Exercise>
Give back every record word for word, but keep the pictures out.

══ Available records

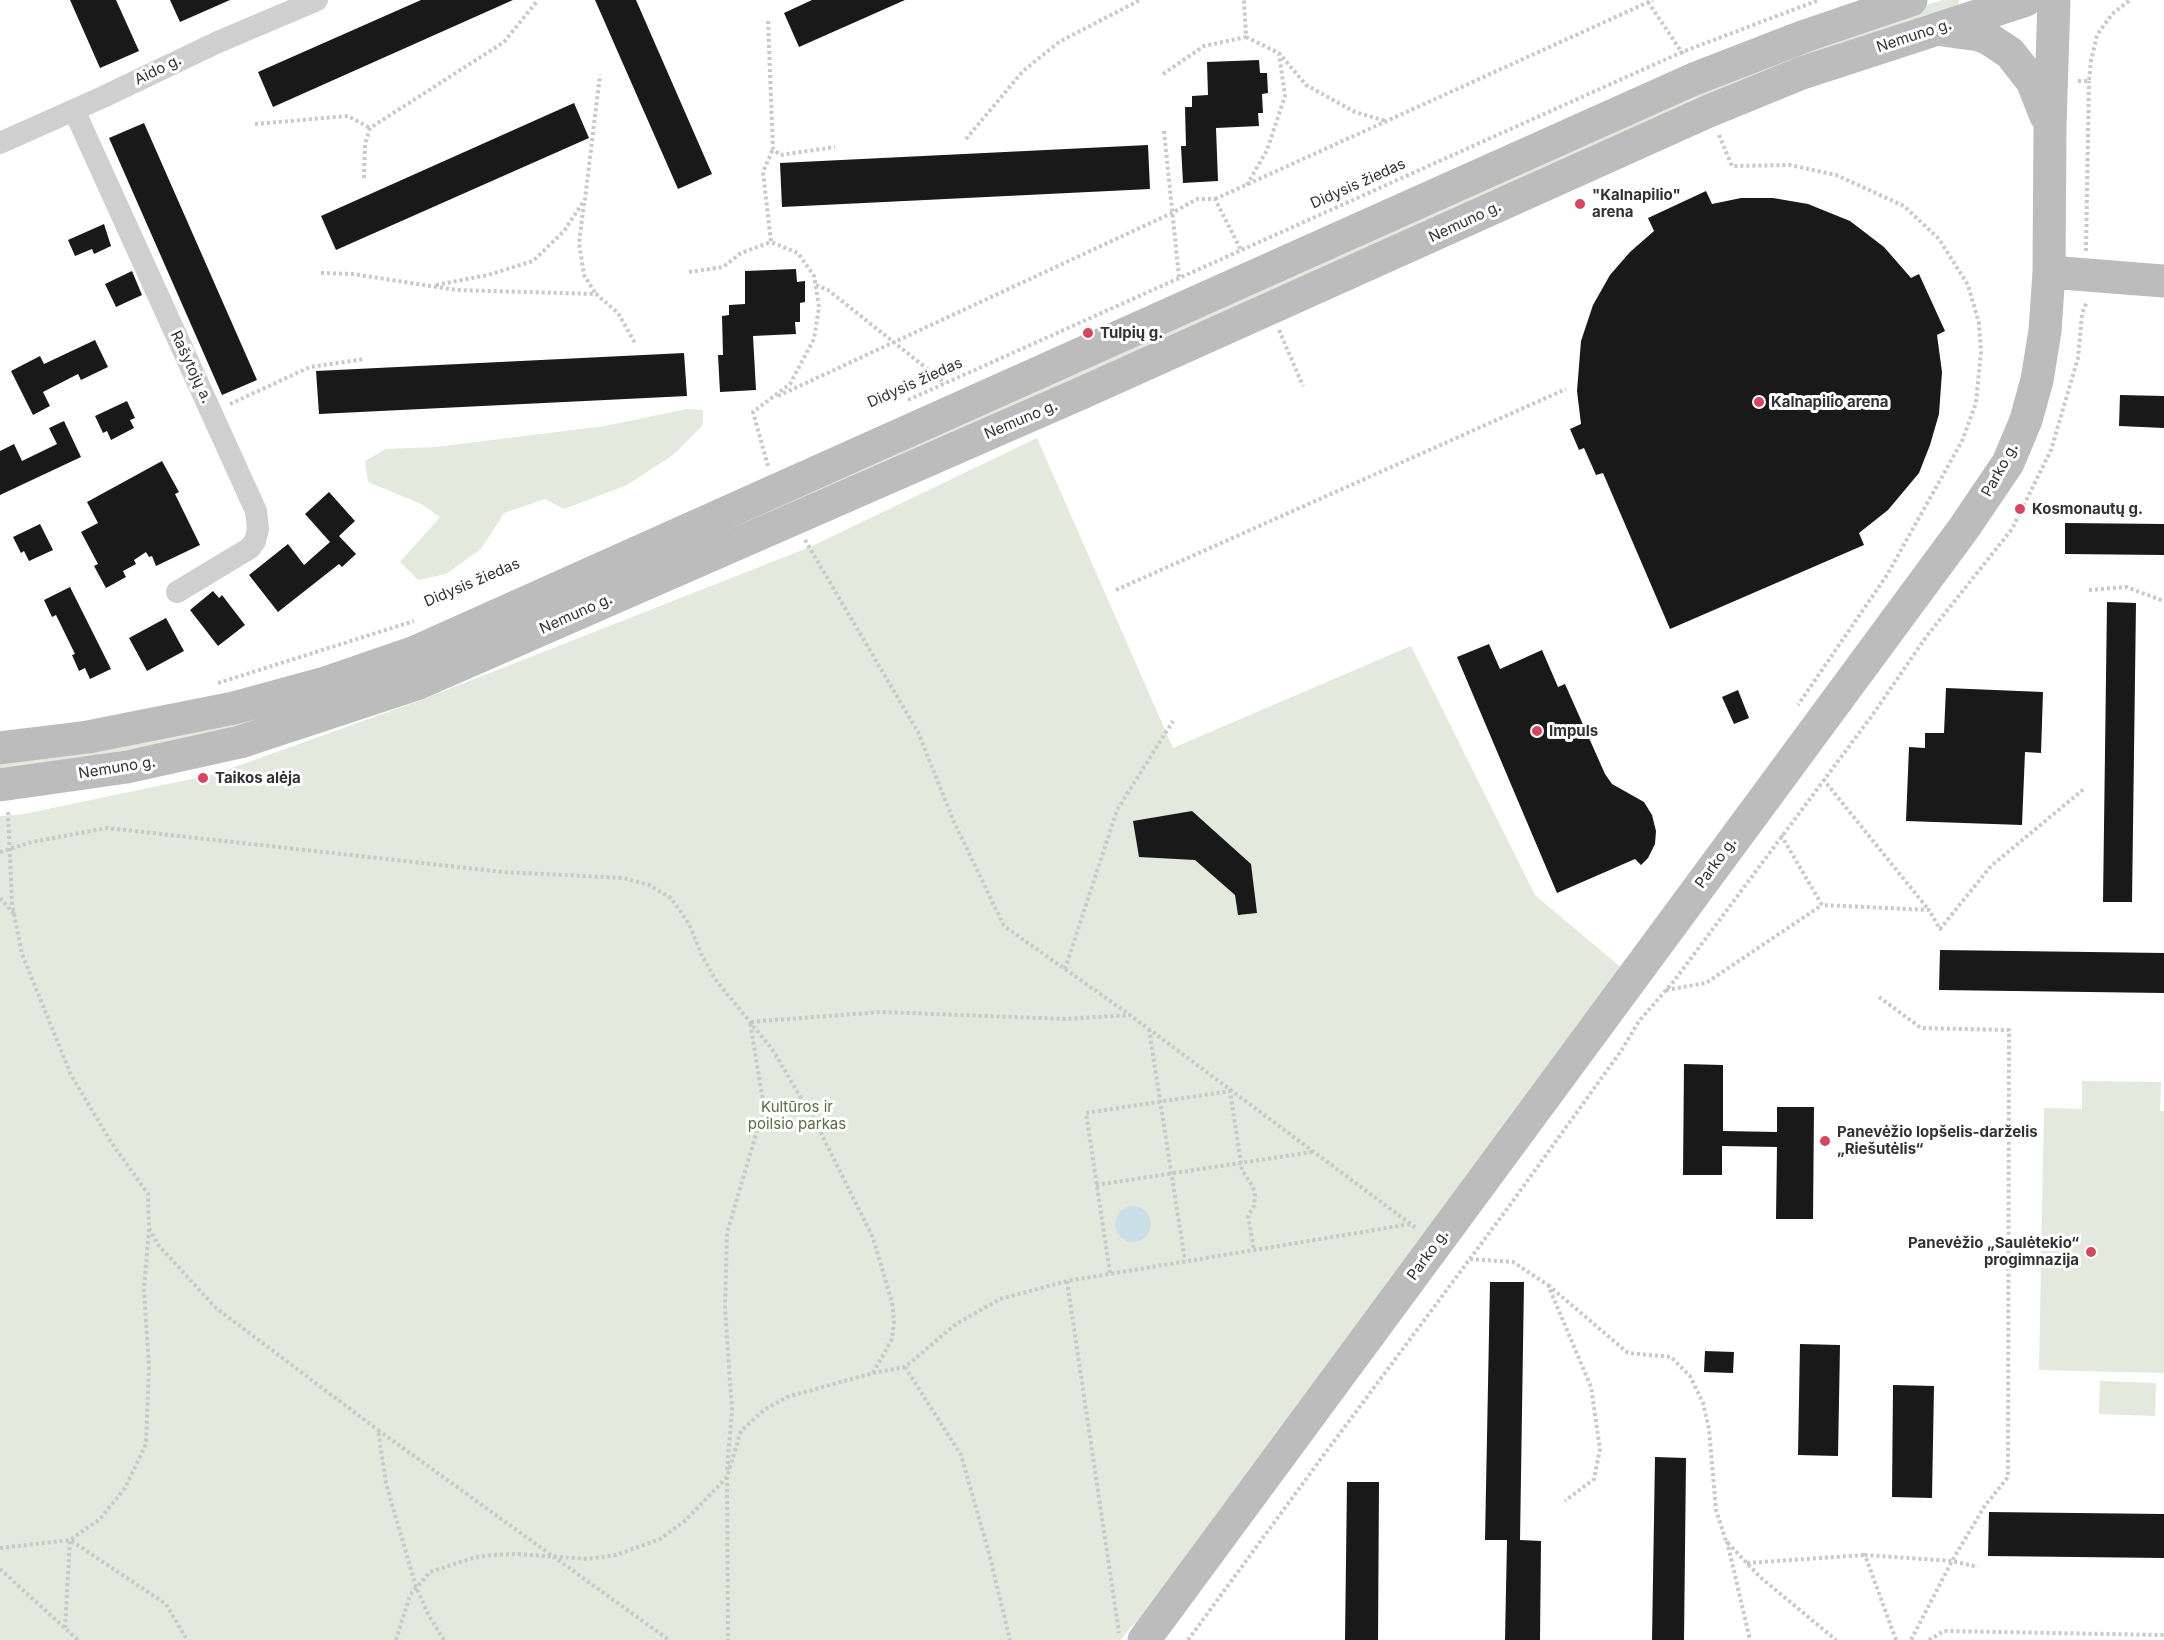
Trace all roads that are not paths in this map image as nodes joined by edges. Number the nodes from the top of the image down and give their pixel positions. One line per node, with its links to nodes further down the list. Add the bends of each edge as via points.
1 (317, 0): 6 (street, Aido g.)
2 (1911, 0): 11 (main road, Nemuno g., via 1694,79)
3 (2026, 0): 5 (main road, Nemuno g.)
4 (2054, 0): 7 (main road, Parko g.)
5 (1935, 29): 7 (main road, via 1979,35 2010,53 2032,81); 11 (main road, Nemuno g., via 1802,73 1709,111 1084,392)
6 (74, 110): 8 (street, Aido g.); 12 (street, Rašytojų a., via 256,511 258,529 250,548)
7 (2049, 126): 9 (main road, Parko g.)
8 (0, 143)
9 (2049, 272): 10 (main road); 15 (main road, Parko g., via 2037,381 2008,463 1986,497)
10 (2164, 281)
11 (774, 480): 13 (main road, Nemuno g., via 415,652 322,684 234,708 88,737); 14 (main road, Nemuno g., via 419,682 240,742)
12 (177, 592)
13 (0, 748)
14 (4, 798)
15 (1144, 1640)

════

Exercise response>
Trace all roads that are not paths in this map image as nodes joined by edges. Number the nodes from the top of the image down and give their pixel positions. One line per node, with its links to nodes further down the list. Add the bends of each edge as via points.
1 (317, 0): 6 (street, Aido g.)
2 (1911, 0): 11 (main road, Nemuno g., via 1694,79)
3 (2026, 0): 5 (main road, Nemuno g.)
4 (2054, 0): 7 (main road, Parko g.)
5 (1935, 29): 7 (main road, via 1979,35 2010,53 2032,81); 11 (main road, Nemuno g., via 1802,73 1709,111 1084,392)
6 (74, 110): 8 (street, Aido g.); 12 (street, Rašytojų a., via 256,511 258,529 250,548)
7 (2049, 126): 9 (main road, Parko g.)
8 (0, 143)
9 (2049, 272): 10 (main road); 15 (main road, Parko g., via 2037,381 2008,463 1986,497)
10 (2164, 281)
11 (774, 480): 13 (main road, Nemuno g., via 415,652 322,684 234,708 88,737); 14 (main road, Nemuno g., via 419,682 240,742)
12 (177, 592)
13 (0, 748)
14 (4, 798)
15 (1144, 1640)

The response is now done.